Benefits and Harms from Government Regulation
Benefits:
Consumer Trust: Compliance with stringent data privacy regulations reassures users
that their personal information and psychological insights derived from movie
preferences are handled securely and ethically. For instance, adhering to GDPR
principles of data minimization, purpose limitation, and user consent can enhance
Reelatable's reputation as a trustworthy platform.
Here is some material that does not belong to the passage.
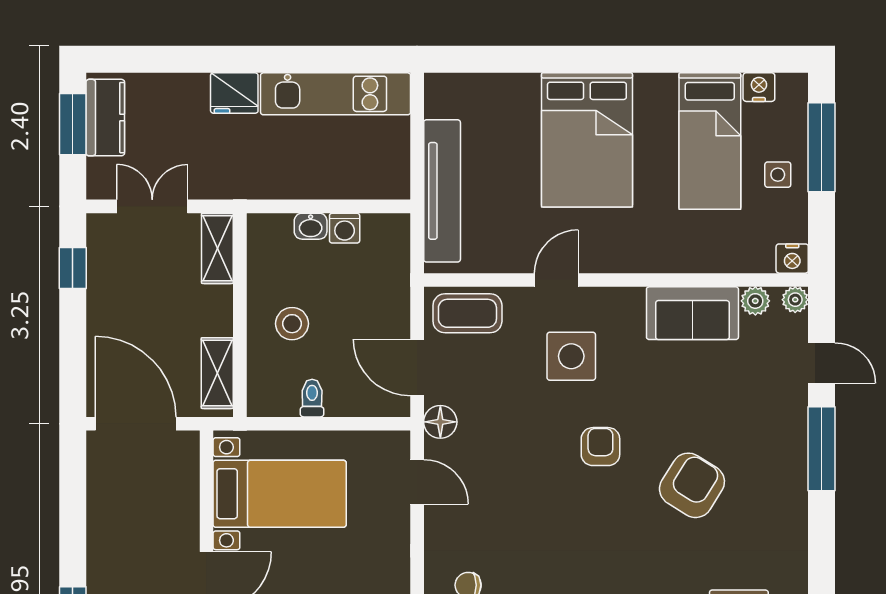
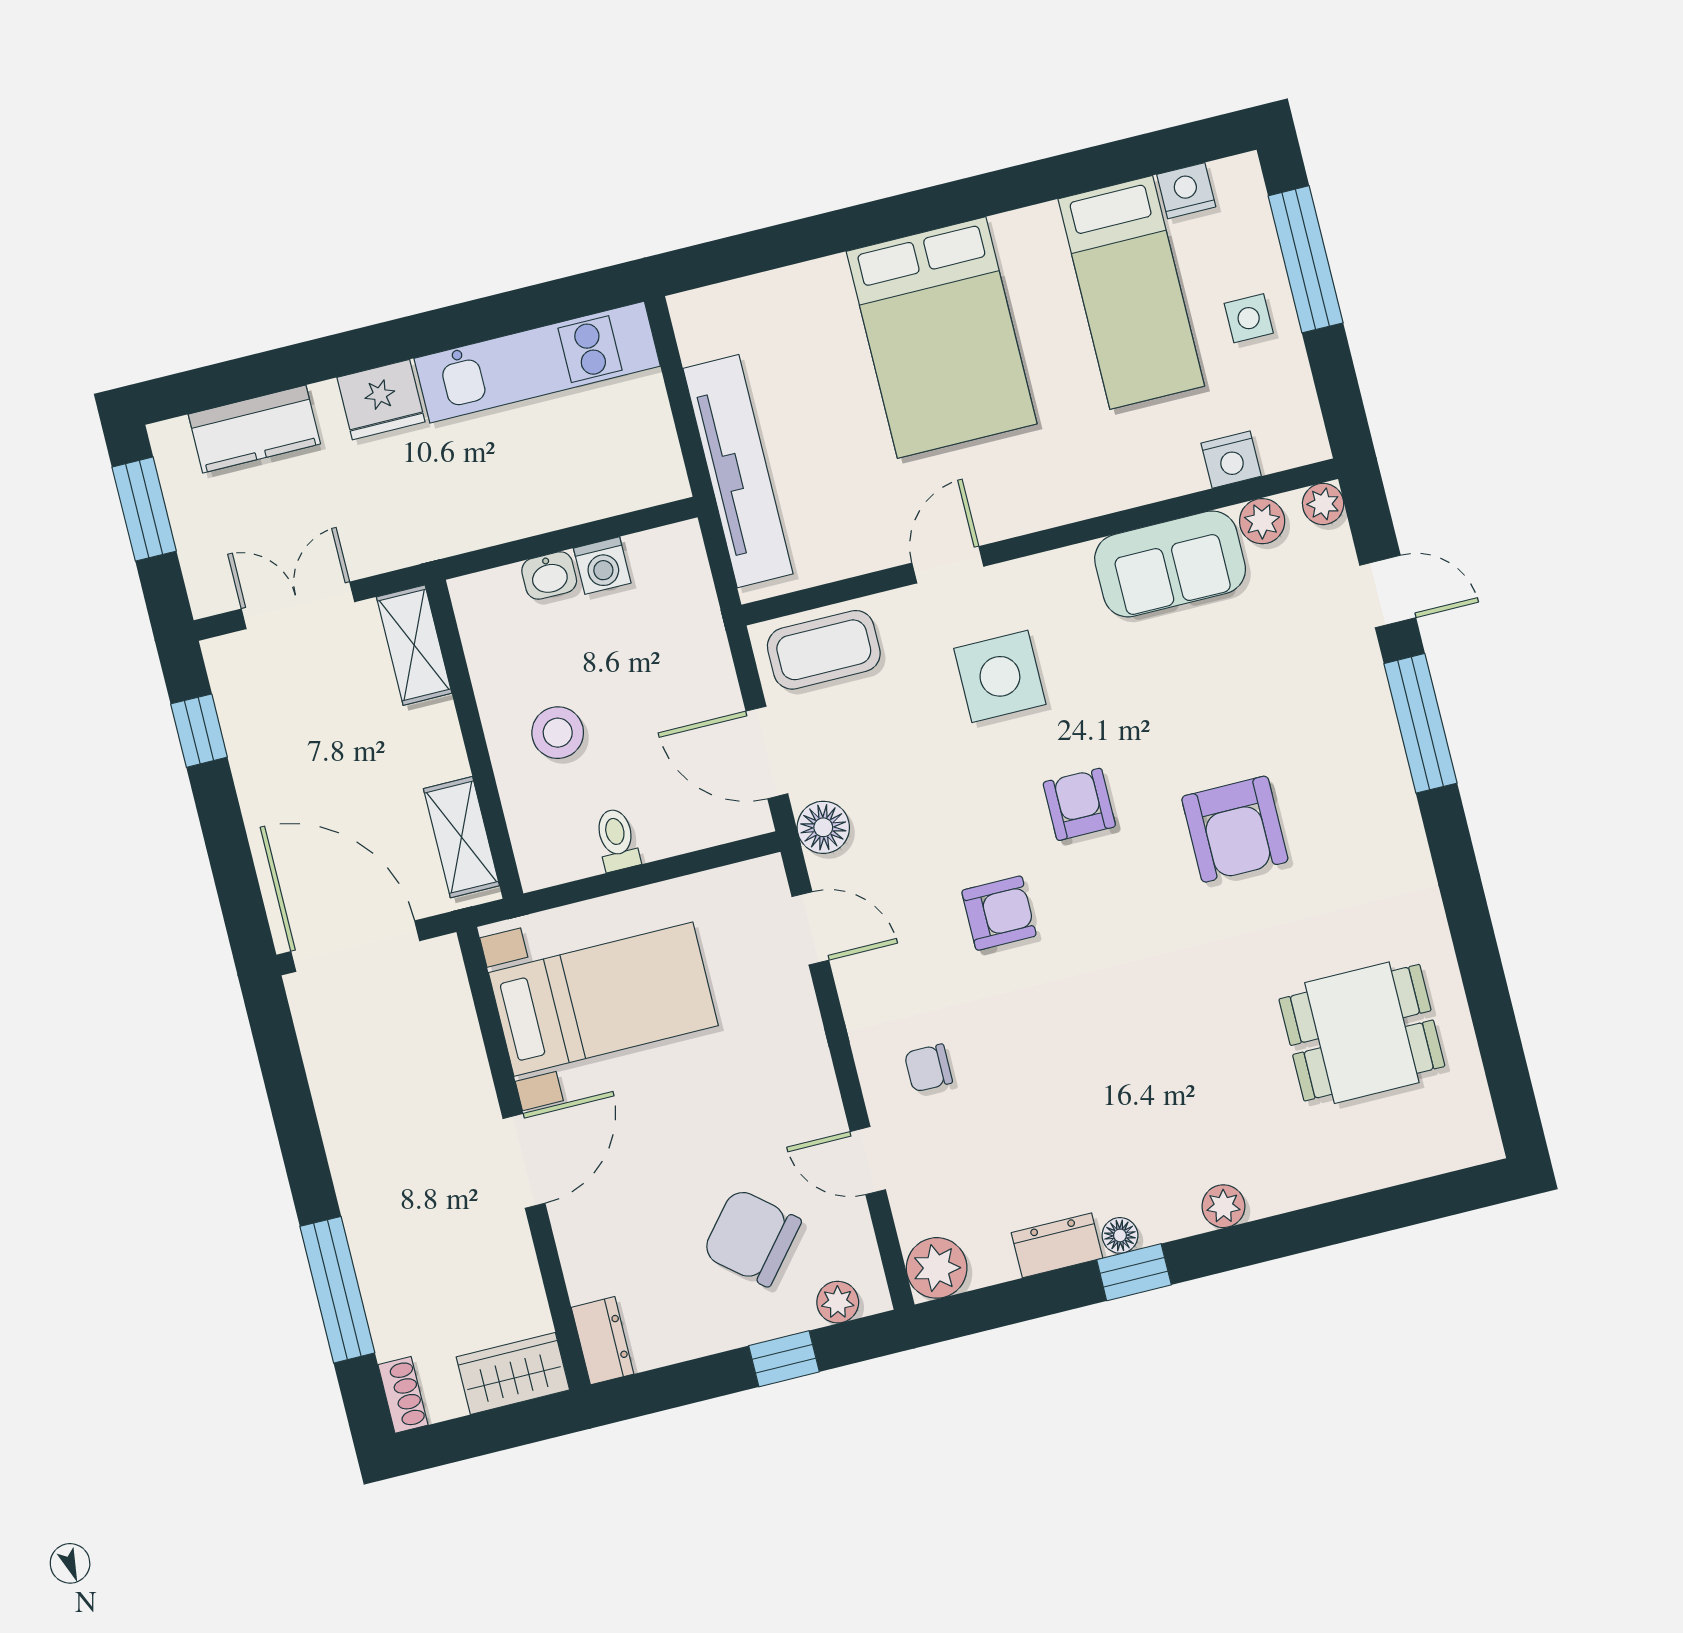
kitchen counter: (105, 118) -> (254, 429), moved, turned 90
nightstand: (792, 259) -> (1231, 460), moved
armchair: (692, 485) -> (1235, 829), turned 148
armchair: (535, 501) -> (999, 913), added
Fair Competition: Antitrust and fair competition regulations can prevent market
dominance by larger entities, ensuring a level playing field for Reelatable.
Harms:
Financial Burden: The costs associated with ensuring compliance with a broad
spectrum of regulations, from data protection to AI ethics, can be substantial,
especially for a startup or a small business. These costs might include legal fees,
technology investments to ensure privacy compliance, and ongoing costs related to
audits and regulatory reporting.
Innovation Constraints: Overly prescriptive regulations might limit the scope of data
Reelatable can analyze or the types of psychological insights it can offer, stifling
innovation. For example, stringent consent requirements might reduce the amount
of data available for analysis, limiting the depth and accuracy of insights Reelatable
can generate.
Barrier to New Markets: Regulatory complexity and variability across jurisdictions
can make it challenging and costly for Reelatable to enter new markets. Each new
market might require significant adjustments to comply with local regulations,
delaying launches and limiting growth opportunities.
Neutrality
In the context of Reelatable, neutrality pertains to the impartiality and unbiased nature of its
service offerings. It may be in terms of how it analyzes user data to generate psychological
insights or how it recommends content based on these insights. While Reelatable isn't a
traditional platform in the sense of a social network or a marketplace, it functions as a platform
where users' movie preferences are linked with psychological traits to provide personalized
insights and movie recommendations.
Content Recommendations: Ensuring that movie recommendations are solely based
on the algorithm's understanding of user preferences and psychological insights,
without external biases or influences, is crucial. Avoiding partnerships or agreements
that prioritize certain movies, genres, or studios over others ensures that
recommendations remain unbiased. Transparency in the recommendation
algorithms and criteria used for suggestions can further reinforce neutrality.
Psychological Insights: The analysis and interpretation of users' preferences to infer
psychological traits must be done without any bias towards particular outcomes.
This ensures that the insights provided are genuinely reflective of the user's
preferences and not influenced by external factors. Continuously auditing algorithms
for biases can help maintain neutrality in psychological assessments. Engaging
independent experts for periodic reviews could also enhance credibility.